Published: 09 Sep 2004 10:40 BST
Following Intel's first public demonstration of its latest Itanium -- the dual-core Montecito -- Abhi Talwalkar, general manager of Intel's Enterprise Platform Group, talked to ZDNet UK about future plans for the technology, how Itanium is currently being targeted and how the market for the chip will develop.
If you drop in a Montecito to a Madison-based system you claim around a 2x performance increase. Can we expect that sort of performance with each new generation of Itanium?
That's without recompilation -- you can get better than that if you recompile. For future performance increases, you have to look at Itanium history. From Merced to McKinley was a two times increase - that was an architectural change.
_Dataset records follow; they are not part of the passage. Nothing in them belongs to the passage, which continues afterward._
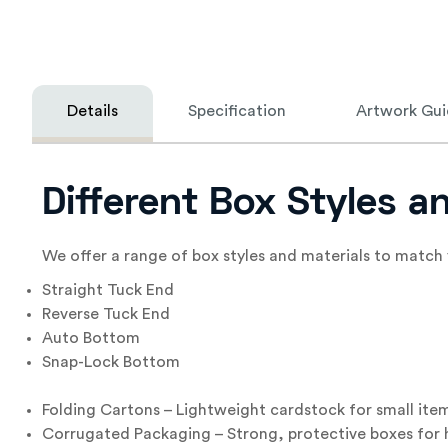
Details
Specification
Artwork Gui
Different Box Styles 
We offer a range of box styles and materials to match 
Straight Tuck End
Reverse Tuck End
Auto Bottom
Snap-Lock Bottom
Folding Cartons – Lightweight cardstock for small ite
Corrugated Packaging – Strong, protective boxes for h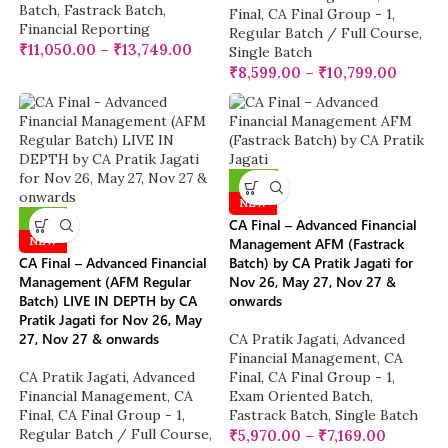
Batch
,
Fastrack Batch
,
Final
,
CA Final Group - 1
,
Financial Reporting
Regular Batch / Full Course
,
₹
11,050.00
–
₹
13,749.00
Single Batch
₹
8,599.00
–
₹
10,799.00
-25%
NEW
-10%
CA Final – Advanced Financial
NEW
Management AFM (Fastrack
CA Final – Advanced Financial
Batch) by CA Pratik Jagati for
Management (AFM Regular
Nov 26, May 27, Nov 27 &
Batch) LIVE IN DEPTH by CA
onwards
Pratik Jagati for Nov 26, May
27, Nov 27 & onwards
CA Pratik Jagati
,
Advanced
Financial Management
,
CA
CA Pratik Jagati
,
Advanced
Final
,
CA Final Group - 1
,
Financial Management
,
CA
Exam Oriented Batch
,
Final
,
CA Final Group - 1
,
Fastrack Batch
,
Single Batch
Regular Batch / Full Course
,
₹
5,970.00
–
₹
7,169.00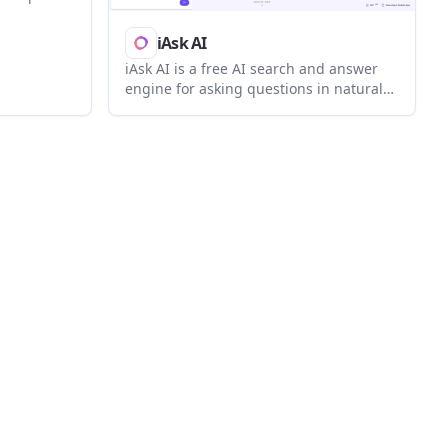
et des
ur des
iAsk AI
plexes et
iAsk AI is a free AI search and answer
engine for asking questions in natural
language, summarizing content,
analyzing documents, and generating
images. iAsk Pro adds live tutoring,
document analysis, ad-free use, and a
student offer for eligible school emails.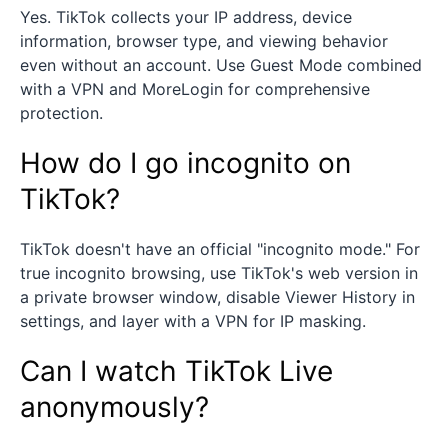
Yes. TikTok collects your IP address, device
information, browser type, and viewing behavior
even without an account. Use Guest Mode combined
with a VPN and MoreLogin for comprehensive
protection.
How do I go incognito on
TikTok?
TikTok doesn't have an official "incognito mode." For
true incognito browsing, use TikTok's web version in
a private browser window, disable Viewer History in
settings, and layer with a VPN for IP masking.
Can I watch TikTok Live
anonymously?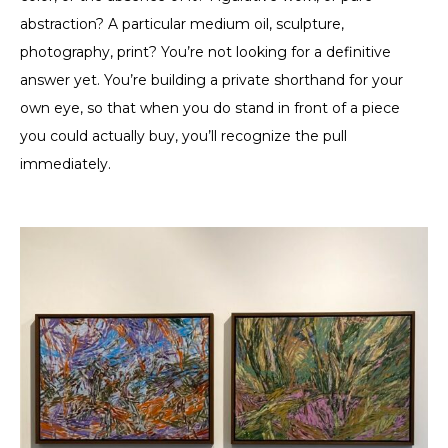
abstraction? A particular medium oil, sculpture,
photography, print? You’re not looking for a definitive
answer yet. You’re building a private shorthand for your
own eye, so that when you do stand in front of a piece
you could actually buy, you’ll recognize the pull
immediately.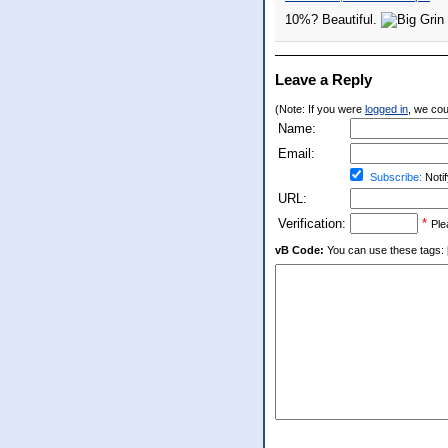
10%? Beautiful.
Leave a Reply
(Note: If you were
logged in
, we coul
Name:
Email:
Subscribe:
Notif
URL:
Verification:
*
Ple
vB Code:
You can use these tags: [b] 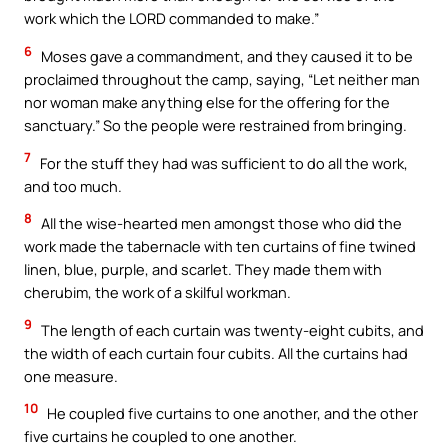
work which the LORD commanded to make.”
6
Moses gave a commandment, and they caused it to be
proclaimed throughout the camp, saying, “Let neither man
nor woman make anything else for the offering for the
sanctuary.” So the people were restrained from bringing.
7
For the stuff they had was sufficient to do all the work,
and too much.
8
All the wise-hearted men amongst those who did the
work made the tabernacle with ten curtains of fine twined
linen, blue, purple, and scarlet. They made them with
cherubim, the work of a skilful workman.
9
The length of each curtain was twenty-eight cubits, and
the width of each curtain four cubits. All the curtains had
one measure.
10
He coupled five curtains to one another, and the other
five curtains he coupled to one another.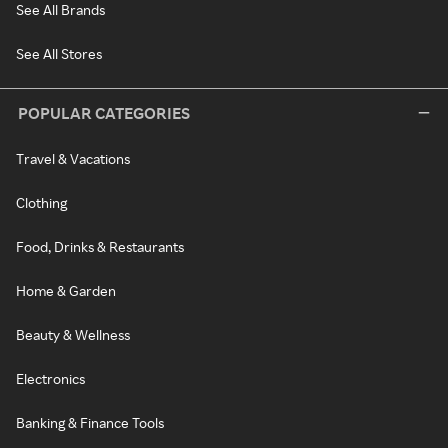
See All Brands
See All Stores
POPULAR CATEGORIES
Travel & Vacations
Clothing
Food, Drinks & Restaurants
Home & Garden
Beauty & Wellness
Electronics
Banking & Finance Tools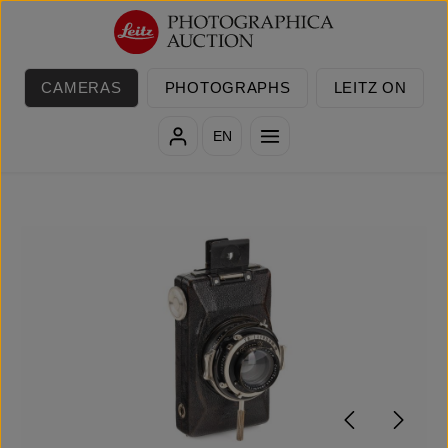
Skip to main content
CAMERAS
PHOTOGRAPHS
LEITZ ON
EN
Skip image gallery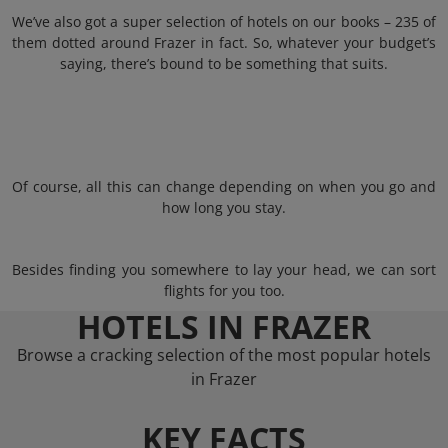
We’ve also got a super selection of hotels on our books – 235 of
them dotted around Frazer in fact. So, whatever your budget’s
saying, there’s bound to be something that suits.
Of course, all this can change depending on when you go and
how long you stay.
Besides finding you somewhere to lay your head, we can sort
flights for you too.
HOTELS IN FRAZER
Browse a cracking selection of the most popular hotels
in Frazer
KEY FACTS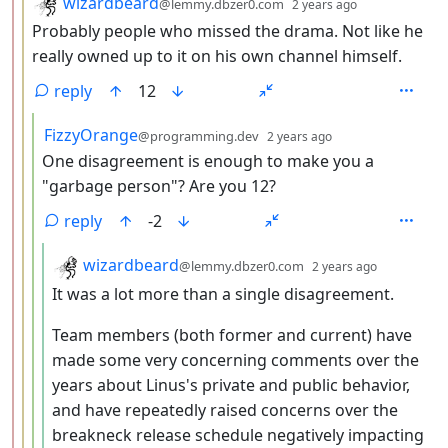
by
depth: 3
wizardbeard
@lemmy.dbzer0.com
2 years ago
Probably people who missed the drama. Not like he
really owned up to it on his own channel himself.
reply
12
by
depth: 4
FizzyOrange
@programming.dev
2 years ago
One disagreement is enough to make you a
"garbage person"? Are you 12?
reply
-2
by
depth: 5
wizardbeard
@lemmy.dbzer0.com
2 years ago
It was a lot more than a single disagreement.
Team members (both former and current) have
made some very concerning comments over the
years about Linus's private and public behavior,
and have repeatedly raised concerns over the
breakneck release schedule negatively impacting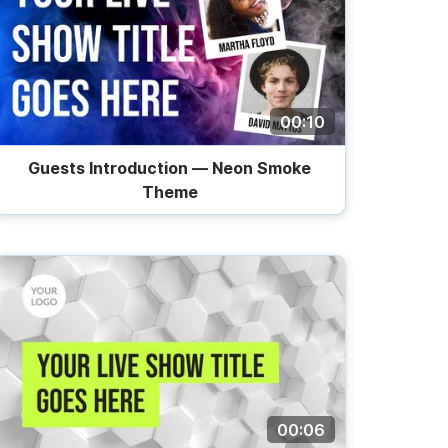
00:10
Guests Introduction — Neon Smoke
Theme
00:06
From McKinley to Madison was 1.5x, a process shrink, but Madison to Montecito is an architectural change again with dual core and multi-threading and we're back to 2x.
It all depends on whether there's an architectural change or a process shrink. Montecito was a ground-up redesign to make it the best multi-core architecture. The cache size increase is another architectural change, but you'll see other changes beside that. There are good questions about what do you do if you have more than two cores -- what's the cache structure then? Montecito's cache is 24 megabytes (MB), it's really two independent caches of 12MBeach, fed by one bus interface. It's a pretty big bus.
How will Intel's lack of a chipset for larger servers affect the market?
We have our own chipset for two-way and four-way, but a lot of the development is greater than four-way and there the OEMs are developing their own chipsets. Most of these guys are RISC vendors, and they've been making investment in the RISC sides, and that's been more and more shipping over to Itanium2. NEC's a great example. NEC made a decision six or seven years ago to decrease investment on their proprietary microprocessors large scale systems and increase commensurately on It2. There'll be no white box activity above four-way Itanium2.
Won't that space be filled by Xeons?
There are 16 and, I think, 32 way Xeons in that space. Most of the scale-up work is in the Itanium2, because of our architectural advantages in the highly parallel EPIC architecture. We scale up a lot better, we have virtualisation that'll show up first in Montecito, a great technology for scaling up platforms. We have RAS advantages [reliability, availability and serviceability] in the silicon itself.